A cette question de l’impact, l’Etat aurait dû répondre plus rapidement et en toute transparence sur la nature des produits qui ont brûlé et leur toxicité. C’est pourquoi, mon collègue député socialiste de Seine Maritime, Christophe BOUILLON a demandé la mise en place d’une enquête parlementaire pour déterminer s’il y a eu de vraies failles dans la gestion de la crise, dans l’information transmise et dans la cohérence des actions. Une enquête qui doit porter également sur la question de la responsabilité de l’entreprise et donc de l’obligation de réparation à la charge de Lubrizol.

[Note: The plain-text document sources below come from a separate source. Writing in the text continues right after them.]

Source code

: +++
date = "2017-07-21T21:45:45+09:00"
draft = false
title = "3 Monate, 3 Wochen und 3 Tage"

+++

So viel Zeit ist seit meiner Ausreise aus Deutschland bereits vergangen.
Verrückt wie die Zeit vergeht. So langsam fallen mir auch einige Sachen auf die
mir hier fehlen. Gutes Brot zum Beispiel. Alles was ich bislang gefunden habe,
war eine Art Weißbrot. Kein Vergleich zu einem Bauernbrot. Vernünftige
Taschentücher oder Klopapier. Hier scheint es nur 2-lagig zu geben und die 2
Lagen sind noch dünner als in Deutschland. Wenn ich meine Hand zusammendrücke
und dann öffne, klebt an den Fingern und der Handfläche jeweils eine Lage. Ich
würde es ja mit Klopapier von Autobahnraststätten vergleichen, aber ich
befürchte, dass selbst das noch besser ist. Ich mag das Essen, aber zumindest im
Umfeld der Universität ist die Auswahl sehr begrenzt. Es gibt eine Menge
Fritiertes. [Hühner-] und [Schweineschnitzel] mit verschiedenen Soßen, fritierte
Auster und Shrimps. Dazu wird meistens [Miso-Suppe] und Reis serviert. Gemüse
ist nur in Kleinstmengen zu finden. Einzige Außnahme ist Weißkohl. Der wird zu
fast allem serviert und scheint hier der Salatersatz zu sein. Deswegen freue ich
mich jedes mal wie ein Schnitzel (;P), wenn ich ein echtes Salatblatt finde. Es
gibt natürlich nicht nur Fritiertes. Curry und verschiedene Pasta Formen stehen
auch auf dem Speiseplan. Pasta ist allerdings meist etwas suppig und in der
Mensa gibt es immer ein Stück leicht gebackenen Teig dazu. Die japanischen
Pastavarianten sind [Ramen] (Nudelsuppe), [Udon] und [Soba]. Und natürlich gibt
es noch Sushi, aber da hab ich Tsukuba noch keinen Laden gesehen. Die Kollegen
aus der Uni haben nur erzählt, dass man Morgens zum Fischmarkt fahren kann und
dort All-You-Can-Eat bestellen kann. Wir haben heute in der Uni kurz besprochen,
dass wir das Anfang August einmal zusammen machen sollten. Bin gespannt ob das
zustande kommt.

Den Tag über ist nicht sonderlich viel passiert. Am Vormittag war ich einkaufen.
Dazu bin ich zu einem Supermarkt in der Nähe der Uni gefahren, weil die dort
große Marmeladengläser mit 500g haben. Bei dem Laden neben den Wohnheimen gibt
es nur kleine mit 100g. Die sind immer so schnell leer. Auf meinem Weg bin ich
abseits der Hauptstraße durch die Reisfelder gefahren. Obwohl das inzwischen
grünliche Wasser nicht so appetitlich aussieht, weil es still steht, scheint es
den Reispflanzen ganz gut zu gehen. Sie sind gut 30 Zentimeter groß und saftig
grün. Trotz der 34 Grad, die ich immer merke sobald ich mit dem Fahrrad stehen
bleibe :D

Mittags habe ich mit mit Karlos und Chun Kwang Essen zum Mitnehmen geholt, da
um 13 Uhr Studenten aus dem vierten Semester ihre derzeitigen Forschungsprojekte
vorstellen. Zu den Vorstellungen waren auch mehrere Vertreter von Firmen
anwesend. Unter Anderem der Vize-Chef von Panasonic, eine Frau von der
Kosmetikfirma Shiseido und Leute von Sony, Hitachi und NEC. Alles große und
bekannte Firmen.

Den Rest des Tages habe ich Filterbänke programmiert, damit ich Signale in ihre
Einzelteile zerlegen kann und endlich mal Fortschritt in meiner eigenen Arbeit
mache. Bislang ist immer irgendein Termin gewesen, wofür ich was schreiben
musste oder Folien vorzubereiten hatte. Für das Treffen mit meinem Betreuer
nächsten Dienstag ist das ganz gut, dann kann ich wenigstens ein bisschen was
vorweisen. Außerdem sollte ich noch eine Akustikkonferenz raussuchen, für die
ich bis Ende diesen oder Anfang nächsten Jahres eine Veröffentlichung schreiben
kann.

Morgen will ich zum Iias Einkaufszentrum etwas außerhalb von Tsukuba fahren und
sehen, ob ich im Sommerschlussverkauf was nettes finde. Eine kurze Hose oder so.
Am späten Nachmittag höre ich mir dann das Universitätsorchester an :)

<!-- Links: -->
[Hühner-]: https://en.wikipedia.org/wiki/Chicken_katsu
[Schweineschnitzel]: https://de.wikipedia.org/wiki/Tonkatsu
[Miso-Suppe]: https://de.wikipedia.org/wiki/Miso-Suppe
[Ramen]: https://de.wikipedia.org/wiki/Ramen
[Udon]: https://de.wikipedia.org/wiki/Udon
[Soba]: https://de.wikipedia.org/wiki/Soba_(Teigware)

Ensuite, vient également la question de l’implantation de ces sites classés SEVESO, dont la plupart se trouvent désormais dans des périmètres urbains. Dans les années 70, la question environnementale n’était malheureusement pas aussi prégnante qu’aujourd’hui. Même si depuis, les réglementations et l’encadrement des activités sont devenus draconiens, aujourd’hui cette catastrophe industrielle majeure nous montre des limites et surtout l’impérieuse nécessité d’informer en toute transparence nos concitoyens.